Now, as other shippers pick up some of DHL's business in the U.S., it could cost customers more but boost the bottom lines of the shippers.
"The real upside might be two, three or four years down the road, when the economy is feeling better and FedEx and UPS are able to raise prices, because they won't have another competitor nipping at their heels," said Avondale Partners analyst Donald Broughton.
Monday's news follows Deutsche Post's announcement in May that it was working on a deal with UPS to allow the Atlanta-based company to carry some of DHL's air packages.
The DHL-UPS venture was expected to last up to 10 years and generate up to $1 billion in annual revenue for UPS, the world's largest shipping carrier.
UPS said the contract with DHL, which it has been working to complete, would mostly involve the transport of DHL packages between airports in North America — not the pickup or delivery of DHL packages to customers.

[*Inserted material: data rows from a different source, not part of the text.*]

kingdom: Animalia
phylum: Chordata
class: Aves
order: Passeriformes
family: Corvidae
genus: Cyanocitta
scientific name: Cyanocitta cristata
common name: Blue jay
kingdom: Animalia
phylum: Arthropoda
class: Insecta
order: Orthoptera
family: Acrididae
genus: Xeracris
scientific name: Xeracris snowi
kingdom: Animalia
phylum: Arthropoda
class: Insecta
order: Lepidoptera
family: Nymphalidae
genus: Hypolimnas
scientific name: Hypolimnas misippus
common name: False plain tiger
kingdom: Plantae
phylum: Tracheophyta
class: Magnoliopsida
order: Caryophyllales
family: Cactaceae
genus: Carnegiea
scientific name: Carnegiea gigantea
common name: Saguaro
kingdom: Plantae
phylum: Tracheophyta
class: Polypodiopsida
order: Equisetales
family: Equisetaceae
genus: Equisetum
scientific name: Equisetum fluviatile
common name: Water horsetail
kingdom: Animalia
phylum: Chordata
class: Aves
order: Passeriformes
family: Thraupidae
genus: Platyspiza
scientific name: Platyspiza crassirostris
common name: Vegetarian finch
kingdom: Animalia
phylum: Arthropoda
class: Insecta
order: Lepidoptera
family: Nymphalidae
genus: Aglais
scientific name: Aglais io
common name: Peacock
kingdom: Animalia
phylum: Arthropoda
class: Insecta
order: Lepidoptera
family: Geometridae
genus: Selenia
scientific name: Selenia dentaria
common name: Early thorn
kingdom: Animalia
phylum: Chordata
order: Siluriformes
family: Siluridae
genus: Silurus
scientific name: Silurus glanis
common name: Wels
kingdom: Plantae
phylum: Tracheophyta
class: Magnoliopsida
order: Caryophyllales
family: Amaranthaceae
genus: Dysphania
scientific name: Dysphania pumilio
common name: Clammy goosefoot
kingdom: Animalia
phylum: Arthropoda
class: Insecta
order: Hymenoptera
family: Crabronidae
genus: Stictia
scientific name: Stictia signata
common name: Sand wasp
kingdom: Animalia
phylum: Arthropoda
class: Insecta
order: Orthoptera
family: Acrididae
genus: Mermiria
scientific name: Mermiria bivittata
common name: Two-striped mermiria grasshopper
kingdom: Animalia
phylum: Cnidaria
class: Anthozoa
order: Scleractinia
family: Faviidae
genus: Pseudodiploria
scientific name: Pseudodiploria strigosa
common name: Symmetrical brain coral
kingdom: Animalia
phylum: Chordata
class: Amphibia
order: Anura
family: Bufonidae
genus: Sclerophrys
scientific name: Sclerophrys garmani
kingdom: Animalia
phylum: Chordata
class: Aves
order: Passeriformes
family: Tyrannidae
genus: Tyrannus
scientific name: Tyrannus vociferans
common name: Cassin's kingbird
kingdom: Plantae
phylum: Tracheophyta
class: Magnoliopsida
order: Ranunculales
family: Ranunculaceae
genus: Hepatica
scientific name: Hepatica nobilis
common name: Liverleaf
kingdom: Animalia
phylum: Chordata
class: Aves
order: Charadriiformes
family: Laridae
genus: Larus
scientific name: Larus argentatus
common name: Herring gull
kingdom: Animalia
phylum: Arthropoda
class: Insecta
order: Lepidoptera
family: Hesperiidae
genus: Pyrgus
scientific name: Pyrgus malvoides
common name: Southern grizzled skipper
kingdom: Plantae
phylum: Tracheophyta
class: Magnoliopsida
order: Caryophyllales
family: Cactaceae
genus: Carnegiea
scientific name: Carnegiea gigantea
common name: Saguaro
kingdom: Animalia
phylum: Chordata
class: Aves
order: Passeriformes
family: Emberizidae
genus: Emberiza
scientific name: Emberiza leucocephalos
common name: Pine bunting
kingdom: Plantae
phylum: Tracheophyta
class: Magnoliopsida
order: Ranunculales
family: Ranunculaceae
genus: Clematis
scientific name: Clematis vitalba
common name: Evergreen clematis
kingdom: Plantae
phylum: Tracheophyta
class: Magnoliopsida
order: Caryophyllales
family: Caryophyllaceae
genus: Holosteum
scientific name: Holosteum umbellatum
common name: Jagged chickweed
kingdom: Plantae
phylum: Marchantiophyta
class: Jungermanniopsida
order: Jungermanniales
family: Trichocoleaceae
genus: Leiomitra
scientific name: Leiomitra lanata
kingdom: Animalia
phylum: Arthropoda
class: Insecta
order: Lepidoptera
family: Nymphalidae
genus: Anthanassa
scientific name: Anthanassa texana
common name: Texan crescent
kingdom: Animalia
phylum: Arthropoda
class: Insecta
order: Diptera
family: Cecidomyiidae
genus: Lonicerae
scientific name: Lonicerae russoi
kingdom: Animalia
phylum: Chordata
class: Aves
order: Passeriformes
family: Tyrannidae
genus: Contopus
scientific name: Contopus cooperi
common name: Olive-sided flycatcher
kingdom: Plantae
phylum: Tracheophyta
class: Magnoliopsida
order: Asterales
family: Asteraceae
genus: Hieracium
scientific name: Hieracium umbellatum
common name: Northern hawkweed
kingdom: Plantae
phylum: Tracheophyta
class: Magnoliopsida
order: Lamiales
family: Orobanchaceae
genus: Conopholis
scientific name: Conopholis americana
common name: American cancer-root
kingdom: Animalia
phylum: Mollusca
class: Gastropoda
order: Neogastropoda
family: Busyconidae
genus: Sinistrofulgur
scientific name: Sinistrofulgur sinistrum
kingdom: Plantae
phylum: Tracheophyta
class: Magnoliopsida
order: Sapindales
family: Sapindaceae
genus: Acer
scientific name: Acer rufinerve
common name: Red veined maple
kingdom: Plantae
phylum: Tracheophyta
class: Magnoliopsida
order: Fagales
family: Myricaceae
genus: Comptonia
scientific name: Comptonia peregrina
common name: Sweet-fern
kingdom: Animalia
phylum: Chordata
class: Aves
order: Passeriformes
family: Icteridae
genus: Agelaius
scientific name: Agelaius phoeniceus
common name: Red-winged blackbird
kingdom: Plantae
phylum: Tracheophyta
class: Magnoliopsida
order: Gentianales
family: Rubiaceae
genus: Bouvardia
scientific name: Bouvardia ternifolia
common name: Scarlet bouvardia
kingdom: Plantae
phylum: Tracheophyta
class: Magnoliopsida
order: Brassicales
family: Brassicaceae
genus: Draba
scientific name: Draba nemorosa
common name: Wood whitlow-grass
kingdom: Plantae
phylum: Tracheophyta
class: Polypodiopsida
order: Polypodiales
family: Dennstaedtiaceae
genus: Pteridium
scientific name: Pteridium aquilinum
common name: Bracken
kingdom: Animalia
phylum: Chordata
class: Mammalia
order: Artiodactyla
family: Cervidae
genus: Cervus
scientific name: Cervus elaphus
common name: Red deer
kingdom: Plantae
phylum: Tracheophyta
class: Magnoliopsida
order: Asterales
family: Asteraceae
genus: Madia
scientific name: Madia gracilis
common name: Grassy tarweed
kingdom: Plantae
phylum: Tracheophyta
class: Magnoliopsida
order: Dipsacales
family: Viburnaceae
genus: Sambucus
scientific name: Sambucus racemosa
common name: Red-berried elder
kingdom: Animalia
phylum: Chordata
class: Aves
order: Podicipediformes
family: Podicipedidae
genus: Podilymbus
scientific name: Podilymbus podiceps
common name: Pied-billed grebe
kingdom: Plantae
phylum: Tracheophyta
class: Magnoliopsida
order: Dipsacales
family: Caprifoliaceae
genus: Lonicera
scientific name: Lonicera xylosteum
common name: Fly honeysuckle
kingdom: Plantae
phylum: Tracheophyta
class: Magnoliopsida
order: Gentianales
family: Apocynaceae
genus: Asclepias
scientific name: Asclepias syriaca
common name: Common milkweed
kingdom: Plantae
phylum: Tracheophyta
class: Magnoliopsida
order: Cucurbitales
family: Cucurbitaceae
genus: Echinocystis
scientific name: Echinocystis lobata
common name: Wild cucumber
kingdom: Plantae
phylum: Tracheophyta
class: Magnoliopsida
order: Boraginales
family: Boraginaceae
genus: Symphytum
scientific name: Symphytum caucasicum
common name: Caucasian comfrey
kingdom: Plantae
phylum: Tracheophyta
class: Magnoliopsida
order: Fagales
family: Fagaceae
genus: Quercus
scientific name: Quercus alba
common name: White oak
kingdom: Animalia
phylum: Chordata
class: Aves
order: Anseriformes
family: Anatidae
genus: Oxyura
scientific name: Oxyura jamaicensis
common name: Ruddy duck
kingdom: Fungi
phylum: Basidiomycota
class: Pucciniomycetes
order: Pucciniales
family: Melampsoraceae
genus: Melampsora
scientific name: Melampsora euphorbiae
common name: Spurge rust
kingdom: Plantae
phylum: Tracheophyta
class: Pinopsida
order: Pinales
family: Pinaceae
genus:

UPS spokesman Norman Black said his company would continue to work on an air-haul vendor contract with DHL. But, he added, "Today's announcement by DHL certainly could affect the size and scope of that contract. We'll go back into talks and see what develops."
Black cited the part of the Deutsche Post announcement that said DHL plans to stop offering air service between U.S. cities.
"The only thing that's left is moving international packages once they get to the U.S. border," Black said. "That's a dramatically lower amount of volume than what they were originally talking to us about."
Currently, DHL's total air volume for shipments from points between U.S. and international destinations and between points within the U.S. is about 1.2 million shipments a day.
That figure will drop to about 100,000 shipments a day after the changes go through, Deutsche Post said. The air volume figures do not include packages that do not start or end in the U.S.
Customers have already shifted some of their business to UPS and Memphis, Tenn.-based FedEx.